AMC12 2022 B

Refer to the diagram above. Let the origin be at the center of the square, $A$ be the intersection of the top and right hexagons, $B$ be the intersection of the top and left hexagons, and $M$ and $N$ be the top points in the diagram. By symmetry, $A$ lies on the line $y = x$. The equation of line $AN$ is $y = -x\sqrt{3} + \frac{3}{2}\sqrt{3} - \frac{1}{2}$ (due to it being one of the sides of the top hexagon).

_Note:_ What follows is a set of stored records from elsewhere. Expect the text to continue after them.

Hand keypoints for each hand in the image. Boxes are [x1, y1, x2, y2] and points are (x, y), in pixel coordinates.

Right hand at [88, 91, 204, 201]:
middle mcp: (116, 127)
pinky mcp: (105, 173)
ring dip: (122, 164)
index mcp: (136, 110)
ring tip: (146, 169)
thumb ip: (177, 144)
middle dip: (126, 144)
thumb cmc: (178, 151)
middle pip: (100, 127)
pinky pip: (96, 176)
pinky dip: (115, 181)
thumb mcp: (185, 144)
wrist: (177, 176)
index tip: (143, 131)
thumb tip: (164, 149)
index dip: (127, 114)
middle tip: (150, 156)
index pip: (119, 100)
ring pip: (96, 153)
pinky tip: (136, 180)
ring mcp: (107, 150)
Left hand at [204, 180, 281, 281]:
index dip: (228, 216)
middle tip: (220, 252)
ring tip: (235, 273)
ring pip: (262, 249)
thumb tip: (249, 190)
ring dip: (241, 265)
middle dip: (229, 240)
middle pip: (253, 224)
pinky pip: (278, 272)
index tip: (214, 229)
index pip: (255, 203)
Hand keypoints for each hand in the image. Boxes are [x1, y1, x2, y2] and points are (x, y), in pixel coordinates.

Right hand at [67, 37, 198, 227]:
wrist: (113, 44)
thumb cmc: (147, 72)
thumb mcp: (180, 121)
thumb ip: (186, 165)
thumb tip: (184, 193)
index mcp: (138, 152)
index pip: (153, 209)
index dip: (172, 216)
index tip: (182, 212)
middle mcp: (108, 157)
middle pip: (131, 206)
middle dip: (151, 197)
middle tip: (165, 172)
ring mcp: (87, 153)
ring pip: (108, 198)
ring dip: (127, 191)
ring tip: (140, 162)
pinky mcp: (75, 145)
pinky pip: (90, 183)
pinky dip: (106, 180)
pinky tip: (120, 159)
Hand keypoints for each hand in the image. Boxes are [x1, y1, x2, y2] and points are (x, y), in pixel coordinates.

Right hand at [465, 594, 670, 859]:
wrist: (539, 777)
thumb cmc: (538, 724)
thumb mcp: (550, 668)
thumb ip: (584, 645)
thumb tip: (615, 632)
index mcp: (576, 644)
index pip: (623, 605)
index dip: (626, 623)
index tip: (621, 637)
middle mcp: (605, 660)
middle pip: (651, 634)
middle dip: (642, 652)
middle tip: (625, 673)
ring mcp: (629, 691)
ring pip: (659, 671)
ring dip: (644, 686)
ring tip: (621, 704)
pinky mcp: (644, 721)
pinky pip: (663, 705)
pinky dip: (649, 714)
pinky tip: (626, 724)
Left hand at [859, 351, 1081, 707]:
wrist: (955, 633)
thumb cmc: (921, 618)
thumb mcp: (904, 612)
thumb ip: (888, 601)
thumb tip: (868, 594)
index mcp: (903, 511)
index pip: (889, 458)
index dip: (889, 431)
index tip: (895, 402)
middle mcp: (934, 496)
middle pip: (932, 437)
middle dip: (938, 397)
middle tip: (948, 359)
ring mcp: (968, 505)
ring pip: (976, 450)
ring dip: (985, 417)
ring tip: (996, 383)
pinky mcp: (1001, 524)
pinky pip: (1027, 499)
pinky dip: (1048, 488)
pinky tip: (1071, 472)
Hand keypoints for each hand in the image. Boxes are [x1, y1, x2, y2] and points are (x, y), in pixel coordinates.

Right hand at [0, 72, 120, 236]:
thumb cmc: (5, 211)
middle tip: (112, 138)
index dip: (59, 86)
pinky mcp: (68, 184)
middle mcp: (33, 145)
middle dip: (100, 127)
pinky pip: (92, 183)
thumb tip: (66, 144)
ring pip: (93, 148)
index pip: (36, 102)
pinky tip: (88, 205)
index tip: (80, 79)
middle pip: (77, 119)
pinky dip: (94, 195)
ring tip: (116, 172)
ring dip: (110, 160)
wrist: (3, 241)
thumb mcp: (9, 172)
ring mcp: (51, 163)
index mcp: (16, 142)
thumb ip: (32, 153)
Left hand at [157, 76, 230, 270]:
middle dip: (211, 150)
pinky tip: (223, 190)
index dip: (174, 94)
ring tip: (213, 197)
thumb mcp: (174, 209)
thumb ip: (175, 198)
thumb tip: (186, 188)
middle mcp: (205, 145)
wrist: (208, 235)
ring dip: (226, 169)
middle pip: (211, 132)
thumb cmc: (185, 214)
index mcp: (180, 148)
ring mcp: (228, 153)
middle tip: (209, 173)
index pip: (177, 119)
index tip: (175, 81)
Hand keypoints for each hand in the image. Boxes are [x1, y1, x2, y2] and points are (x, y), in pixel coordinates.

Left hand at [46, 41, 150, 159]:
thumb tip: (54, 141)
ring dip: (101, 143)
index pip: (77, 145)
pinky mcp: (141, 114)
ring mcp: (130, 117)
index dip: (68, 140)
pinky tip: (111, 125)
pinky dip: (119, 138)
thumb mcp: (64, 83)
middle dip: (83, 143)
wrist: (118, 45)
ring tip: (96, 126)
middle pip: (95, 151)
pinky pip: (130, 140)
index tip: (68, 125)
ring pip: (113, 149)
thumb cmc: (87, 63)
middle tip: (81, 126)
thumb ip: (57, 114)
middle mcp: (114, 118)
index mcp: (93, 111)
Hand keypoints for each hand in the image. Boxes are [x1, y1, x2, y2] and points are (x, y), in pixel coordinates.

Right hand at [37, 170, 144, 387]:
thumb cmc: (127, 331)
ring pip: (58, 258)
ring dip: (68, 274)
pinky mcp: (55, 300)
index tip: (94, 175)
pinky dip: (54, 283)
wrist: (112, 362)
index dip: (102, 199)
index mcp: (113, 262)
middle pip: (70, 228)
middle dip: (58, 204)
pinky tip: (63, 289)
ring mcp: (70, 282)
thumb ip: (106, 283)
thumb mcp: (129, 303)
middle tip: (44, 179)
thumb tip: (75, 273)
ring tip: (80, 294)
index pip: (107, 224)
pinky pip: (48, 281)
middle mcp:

Thus, we can solve for the coordinates of $A$ by finding the intersection of the two lines: \[x = -x\sqrt{3} + \frac{3\sqrt{3} - 1}{2}\] \[x(\sqrt{3} + 1) = \frac{3\sqrt{3} - 1}{2}\] \[x = \frac{3\sqrt{3}-1}{2} \cdot \frac{1}{\sqrt{3} + 1}\] \[= \frac{3\sqrt{3}-1}{2(\sqrt{3} + 1)} \cdot \frac{\sqrt{3} - 1}{\sqrt{3} - 1}\] \[= \frac{10 - 4\sqrt{3}}{4}\] \[= \frac{5}{2} - \sqrt{3}\] \[\therefore A = \left(\frac{5}{2} - \sqrt{3}, \frac{5}{2} - \sqrt{3}\right).\] This means that we can find the length $AB$, which is equal to $2(\frac{5}{2} - \sqrt{3}) = 5 - 2\sqrt{3}$. We will next find the area of trapezoid $ABMN$. The lengths of the bases are $1$ and $5 - 2\sqrt{3}$, and the height is equal to the $y$-coordinate of $M$ minus the $y$-coordinate of $A$. The height of the hexagon is $\sqrt{3}$ and the bottom of the hexagon lies on the line $y = \frac{1}{2}$. Thus, the $y$-coordinate of $M$ is $\sqrt{3} - \frac{1}{2}$, and the height is $2\sqrt{3} - 3$. We can now find the area of the trapezoid: \[[ABMN] = (2\sqrt{3} - 3)\left(\frac{1 + 5 - 2\sqrt{3}}{2}\right)\] \[= (2\sqrt{3} - 3)(3 - \sqrt{3})\] \[= 6\sqrt{3} + 3\sqrt{3} - 9 - 6\] \[= 9\sqrt{3} - 15.\] The total area of the figure is the area of a square with side length $AB$ plus four times the area of this trapezoid: \[\textrm{Area} = (5 - 2\sqrt{3})^2 + 4(9\sqrt{3} - 15)\] \[= 37 - 20\sqrt{3} + 36\sqrt{3} - 60\] \[= 16\sqrt{3} - 23.\] Our answer is $16 + 3 - 23 = \boxed{\textbf{(B) }-4}$.